Jamie Crooks and Samir Deger-Sen are both lawyers who clerked for Justice Anthony Kennedy, a lifelong conservative appointed to the Supreme Court by President Ronald Reagan. Crooks and Deger-Sen are now urging the Senate not to confirm Judge Amy Coney Barrett or any nominee until after the presidential election. "Rushing through a confirmation with an election underway threatens the very legitimacy of the court," they wrote in a joint op-ed for The New York Times Sunday.
"What we’d come to appreciate after a year working alongside him was that, far from just a friendly icebreaker, Justice Kennedy’s question revealed his understanding of a profound but often overlooked truth: The court’s influence extends only as far as its perceived legitimacy," they wrote in The Times.
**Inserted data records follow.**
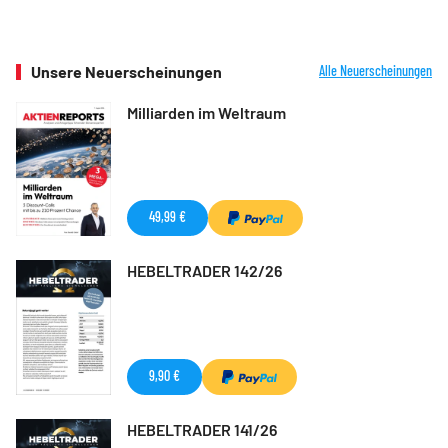
Unsere Neuerscheinungen
Alle Neuerscheinungen
Milliarden im Weltraum
49,99 €
HEBELTRADER 142/26
9,90 €
HEBELTRADER 141/26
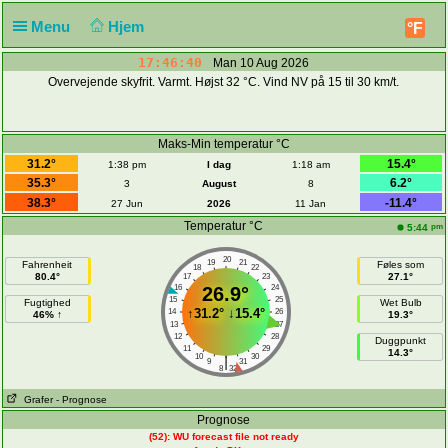
Menu
Hjem
°F
17:46:40
Man 10 Aug 2026
Overvejende skyfrit. Varmt. Højst 32 °C. Vind NV på 15 til 30 km/t.
Maks-Min temperatur °C
31.2°
15.4°
1:38 pm
I dag
1:18 am
35.3°
6.2°
3
August
8
38.3°
-11.4°
27 Jun
2026
11 Jan
Temperatur °C
pm
5:44
20
19
21
Fahrenheit
Føles som
18
22
80.4°
27.1°
17
23
16
26.9°
24
15
25
Fugtighed
Wet Bulb
↑
31.2°
↓
15.4°
14
26
46% ↑
19.3°
13
27
12
28
Duggpunkt
11
29
14.3°
10
30
|
9
31
8
32
Grafer
- Prognose
Prognose
(52): WU forecast file not ready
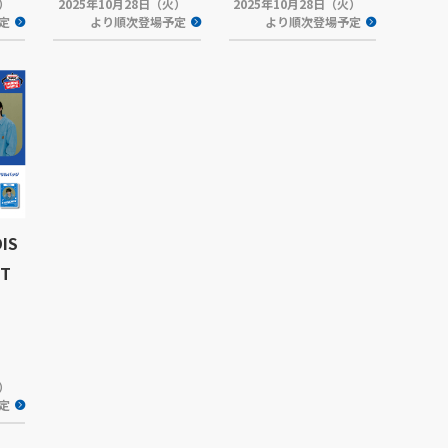
木）
2025年10月28日（火）
2025年10月28日（火）
定
より順次登場予定
より順次登場予定
IS
NT
水）
定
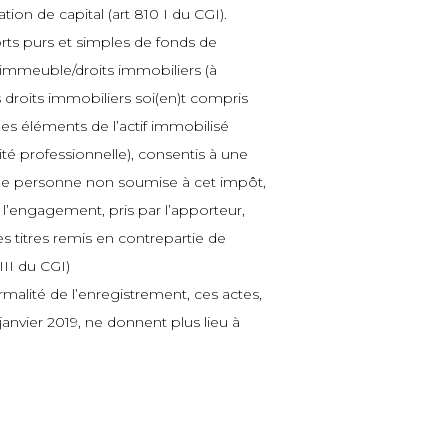
on de capital (art 810 I du CGI).
orts purs et simples de fonds de
immeuble/droits immobiliers (à
 droits immobiliers soi(en)t compris
es éléments de l’actif immobilisé
vité professionnelle), consentis à une
 une personne non soumise à cet impôt,
 l’engagement, pris par l’apporteur,
s titres remis en contrepartie de
 III du CGI)
rmalité de l’enregistrement, ces actes,
anvier 2019, ne donnent plus lieu à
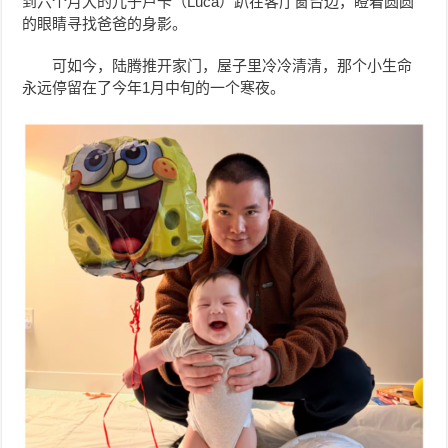
到六个月大的儿子卢卡（Luca）趴在客厅窗台边，瞪着圆圆
的眼睛寻找爸爸的身影。
可如今，陆腾推开家门，屋子里冷冷清清，那个小生命
永远停留在了今年1月中旬的一个寒夜。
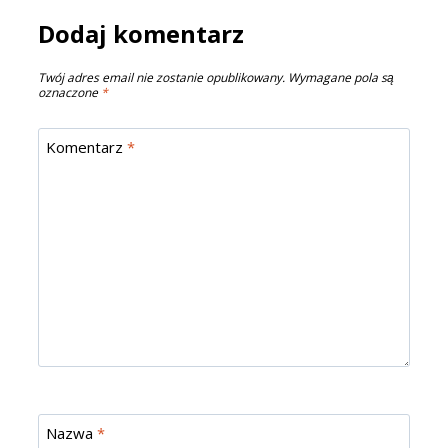
Dodaj komentarz
Twój adres email nie zostanie opublikowany.
Wymagane pola są
oznaczone
*
Komentarz
*
Nazwa
*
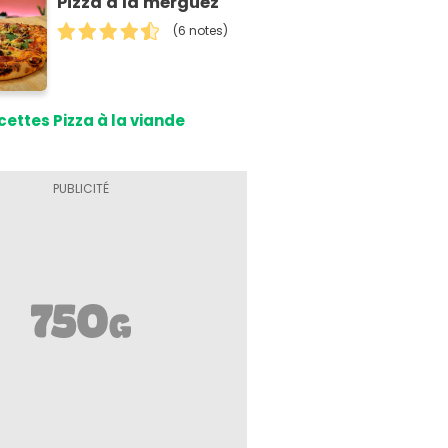
Pizza à la merguez
(6 notes)
cettes Pizza à la viande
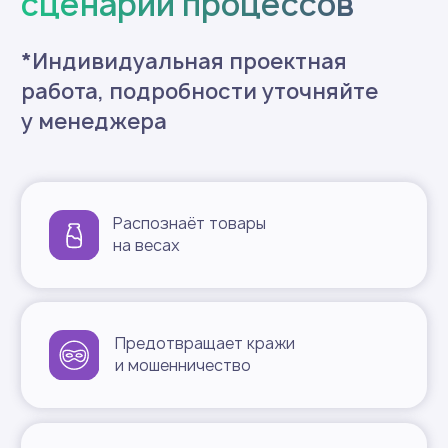
Интеграции с 1С
и учётными системами
Открытый API
для доработок
Поддержка фискальных
регистраторов
Подключение привычного
эквайринга
Совместим с вашим ПО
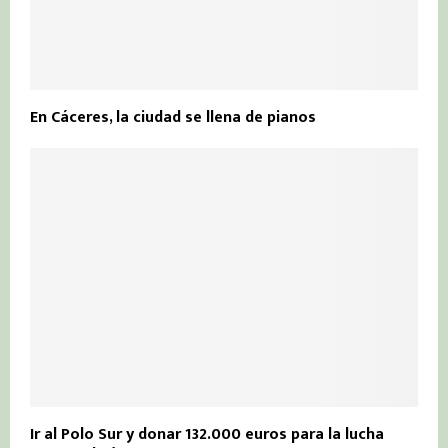
En Cáceres, la ciudad se llena de pianos
Ir al Polo Sur y donar 132.000 euros para la lucha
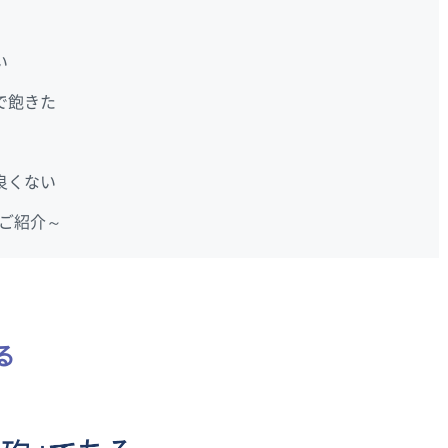
い
で飽きた
良くない
のご紹介～
る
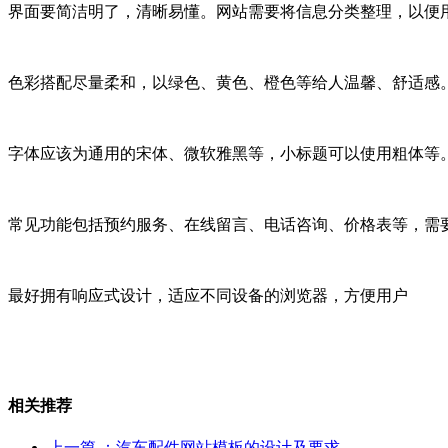
界面要简洁明了，清晰易懂。网站需要将信息分类整理，以便
色彩搭配尽量柔和，以绿色、黄色、橙色等给人温馨、舒适感
字体应该为通用的宋体、微软雅黑等，小标题可以使用粗体等
常见功能包括预约服务、在线留言、电话咨询、价格表等，需
最好拥有响应式设计，适应不同设备的浏览器，方便用户
相关推荐
上一篇
：汽车配件网站模板的设计及要求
"With Judge Merrick Garland denied even a hearing by Republicans after his nomination by President Barack Obama, and now the rush by those same Republicans to confirm Judge Barrett, the court’s very composition will be seen as a product of the most brazen kind of politics. We fear its decisions will be seen that way, too," they wrote. "That’s why the Republicans’ strategy of forcing through this nomination is shortsighted and may ultimately be self-defeating. The current court is, despite occasional hand-wringing on the right over a decision or two, the most conservative this nation has had in nearly a century."
Crooks and Deger-Sen then reflected on what this moment in U.S. history might look like to future generations.
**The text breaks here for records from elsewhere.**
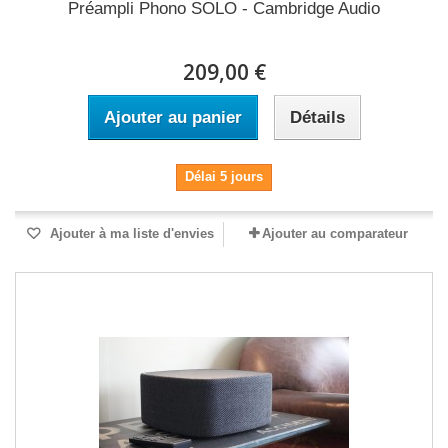
Préampli Phono SOLO - Cambridge Audio
209,00 €
Ajouter au panier
Détails
Délai 5 jours
Ajouter à ma liste d'envies
Ajouter au comparateur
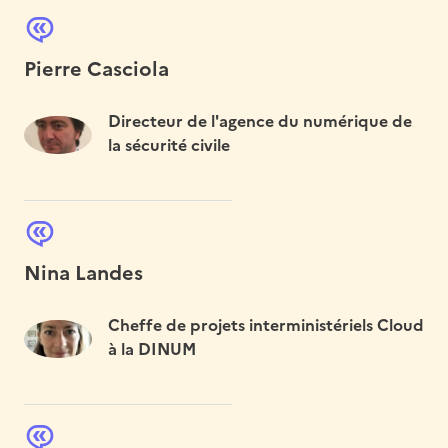
Pierre Casciola
Directeur de l'agence du numérique de
la sécurité civile
Nina Landes
Cheffe de projets interministériels Cloud
à la DINUM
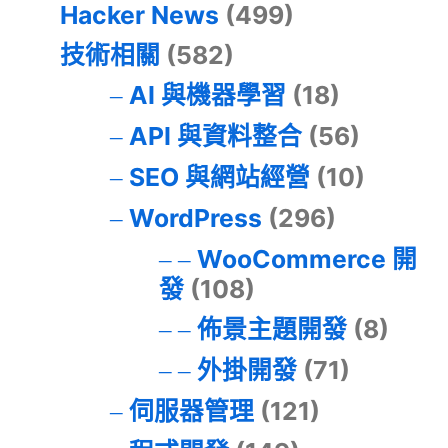
Hacker News
(499)
技術相關
(582)
AI 與機器學習
(18)
API 與資料整合
(56)
SEO 與網站經營
(10)
WordPress
(296)
WooCommerce 開
發
(108)
佈景主題開發
(8)
外掛開發
(71)
伺服器管理
(121)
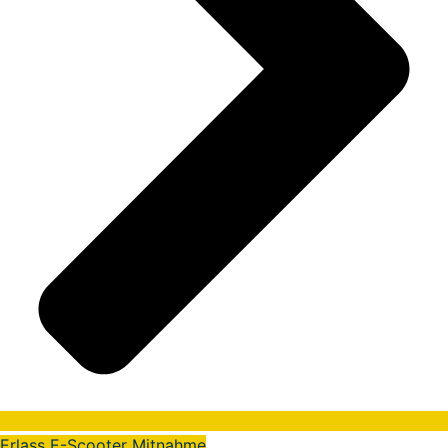
Erlass E-Scooter Mitnahme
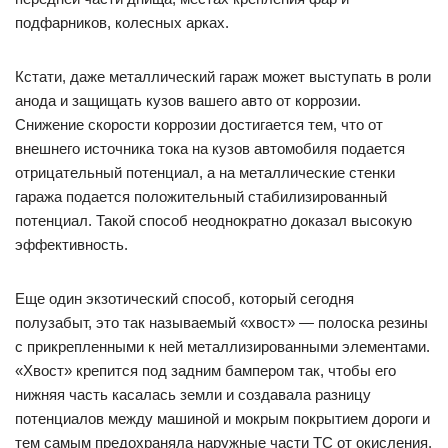
подфарников, колесных арках.
Кстати, даже металлический гараж может выступать в роли
анода и защищать кузов вашего авто от коррозии.
Снижение скорости коррозии достигается тем, что от
внешнего источника тока на кузов автомобиля подается
отрицательный потенциал, а на металлические стенки
гаража подается положительный стабилизированный
потенциал. Такой способ неоднократно доказал высокую
эффективность.
Еще один экзотический способ, который сегодня
полузабыт, это так называемый «хвост» — полоска резины
с прикрепленными к ней металлизированными элементами.
«Хвост» крепится под задним бампером так, чтобы его
нижняя часть касалась земли и создавала разницу
потенциалов между машиной и мокрым покрытием дороги и
тем самым предохраняла наружные части ТС от окисления.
"We’re liberals. But we’re also institutionalists," they wrote. "We don’t urge postponing Judge Barrett’s confirmation because of her qualifications or originalist philosophy, and we don’t question the sincerity of her promise to approach each case impartially. Our concerns run deeper — that regardless of how or why Justice Barrett would vote on the momentous issues that would come before her, the court’s decisions won’t be accepted. We worry that a large swath of the nation, told a Democrat can’t fill a vacancy in an election year but a Republican can, will dismiss the court as yet another partisan body. And we worry that if our children are asked, years from now, 'How is the court doing?' their answer will turn on which politicians last got their hands on it, and not the reasoning behind the court’s judgments."
A party line vote all but ensures Barrett's confirmation to the U.S. Supreme Court Monday, Oct. 26.